— Text shown —
= Beginning of Section =

In a February 2019 interview Sedwill said he would retain his role as National Security Adviser to the Prime Minister since becoming Cabinet Secretary is part of moves to make a success of Brexit. In an interview with Civil Service Quarterly, Sedwill said retaining the post would also ensure a "genuine sense of teamwork across and beyond government".

In April 2019 it was reported that Sedwill had written to ministers on the National Security Council and their special advisers after The Daily Telegraph reported details of a meeting about Chinese telecoms company Huawei. Following the meeting of the council, the Telegraph reported that it had agreed to allow Huawei limited access to help build Britain's new 5G network, amid warnings about possible risks to national security. Several cabinet ministers have denied they were involved.

In July 2019, The Times reported that two unnamed senior civil servants had said the 70-year-old Jeremy Corbyn might have to stand down due to health issues. The article drew an angry response from Labour, which denounced the comments as a "scurrilous" attempt to undermine the party's efforts to gain power. Downing Street said that Sedwill would write to Corbyn after the party demanded an inquiry into alleged comments. Corbyn said the civil service has a duty to be non-political.

= End of Section =

— Records supplied —

= Beginning of Section =

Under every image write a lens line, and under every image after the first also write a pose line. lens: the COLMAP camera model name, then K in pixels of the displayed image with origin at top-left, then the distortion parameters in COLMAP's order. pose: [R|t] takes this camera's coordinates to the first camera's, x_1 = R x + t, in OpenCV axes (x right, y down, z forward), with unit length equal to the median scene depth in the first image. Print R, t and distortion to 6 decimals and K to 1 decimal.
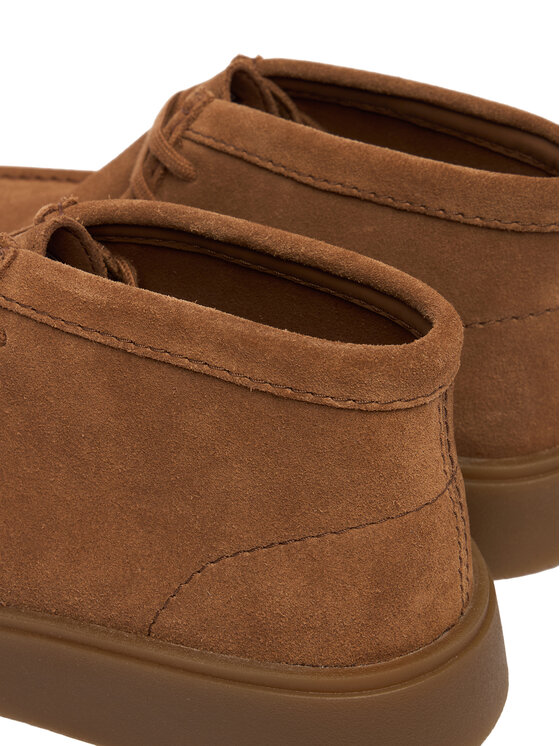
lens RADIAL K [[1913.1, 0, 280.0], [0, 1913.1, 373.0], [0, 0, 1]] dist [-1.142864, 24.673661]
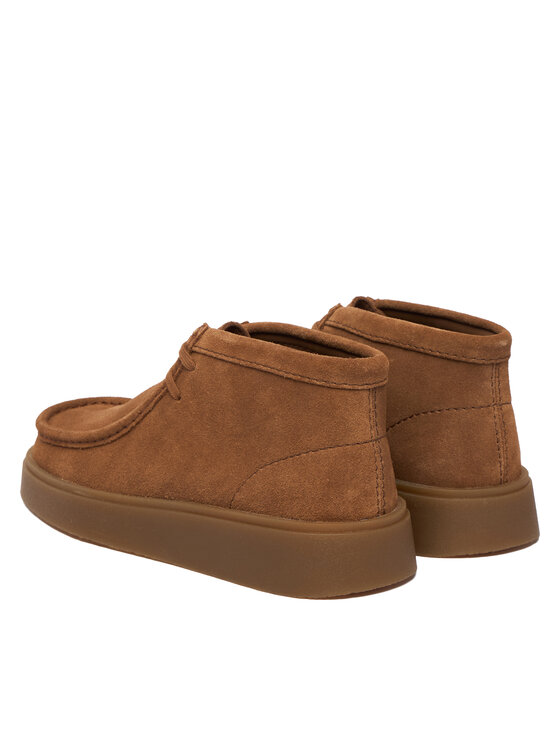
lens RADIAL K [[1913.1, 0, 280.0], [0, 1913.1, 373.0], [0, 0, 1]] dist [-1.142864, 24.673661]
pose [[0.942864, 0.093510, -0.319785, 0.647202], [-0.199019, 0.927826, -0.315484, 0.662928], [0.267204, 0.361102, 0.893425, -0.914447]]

= End of Section =
= Beginning of Section =

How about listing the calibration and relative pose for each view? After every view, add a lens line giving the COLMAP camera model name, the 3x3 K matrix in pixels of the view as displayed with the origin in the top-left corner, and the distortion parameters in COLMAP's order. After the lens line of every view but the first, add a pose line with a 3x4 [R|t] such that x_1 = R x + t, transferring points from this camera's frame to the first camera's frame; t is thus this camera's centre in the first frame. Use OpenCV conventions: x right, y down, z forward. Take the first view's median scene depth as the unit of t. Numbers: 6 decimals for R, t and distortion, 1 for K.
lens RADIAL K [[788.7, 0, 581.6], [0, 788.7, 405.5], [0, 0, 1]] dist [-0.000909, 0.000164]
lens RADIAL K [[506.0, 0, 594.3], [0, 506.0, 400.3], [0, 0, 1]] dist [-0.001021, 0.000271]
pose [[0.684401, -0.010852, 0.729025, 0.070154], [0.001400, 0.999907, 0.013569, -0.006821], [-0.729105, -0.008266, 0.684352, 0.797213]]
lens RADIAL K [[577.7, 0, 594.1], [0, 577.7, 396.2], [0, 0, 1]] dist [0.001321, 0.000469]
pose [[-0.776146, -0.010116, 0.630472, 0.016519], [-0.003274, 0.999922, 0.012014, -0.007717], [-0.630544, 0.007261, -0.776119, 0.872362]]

= End of Section =

— Problem set —
1) From the text above about Sedwill, list every publication it names as publishing a report or an interview.
2) In the text about Sedwill, shorten the paragraph that begins "In April 2019 it was reported" while keeping its main facts.
3) Extend the text about Sedwill with a few more sentences, starting right after its final sentence.

— Results —
1)
Civil Service Quarterly
The Daily Telegraph
The Times

2) In April 2019, Sedwill reportedly wrote to National Security Council ministers and their special advisers after The Daily Telegraph reported details of a council meeting about Huawei. According to the Telegraph, the council had agreed to give Huawei limited access to help build Britain's 5G network despite warnings about national security risks. Several cabinet ministers denied involvement.

3)
In November 2019, Sedwill blocked the publication of a document written by civil servants to cost the Labour Party's fiscal plans before a general election. Shadow Chancellor John McDonnell had complained to Treasury Permanent Secretary Tom Scholar in a meeting arguing it would interfere in the upcoming general election.

In June 2020, it was announced that Sedwill would be stepping down from his civil service appointments in September 2020. The Telegraph said that Downing Street regarded Sedwill as "too much of a Europhile and establishment figure" to be in post through planned Whitehall reforms.

Sedwill stepped down as national security adviser in September 2020. He was to be replaced by David Frost, who was Johnson's special adviser and chief negotiator in talks on the post-Brexit trade and security relationship with the EU. This would be a political appointment, while all previous national security advisers had been civil servants. However, an FOI answer stated that Frost continued as Chief Negotiator to the EU as of October 2020, and David Quarrey took over the role of acting NSA.

Sedwill was replaced as Cabinet Secretary and Head of the Home Civil Service by Simon Case on 9 September 2020.

Later career
Sedwill was appointed a Non-Executive Director of BAE Systems PLC on 1st November 2022. He is also a senior adviser and Supervisory Board member of Rothschild & Co, the Senior Independent Director and Senior Deputy Chair of Lloyd’s of London, and the Chairman of the Atlantic Future Forum.

Personal life 
Sedwill married in 1999 and has one daughter. He is a Fellow of the Royal Geographical Society, Fellow of the Institute of Directors and President of the Special Forces Club. He is also a trustee and Council member of the Royal National Lifeboat Institute (RNLI).

Honours 
Sedwill was appointed Companion of the Order of St Michael and St George (CMG) in 2008 Birthday Honours, promoted in the same Order to Knight Commander (KCMG) in the 2018 New Year Honours and then to Knight Grand Cross (GCMG) in the 2023 New Year Honours, all for services to British foreign policy, national security and HM Government.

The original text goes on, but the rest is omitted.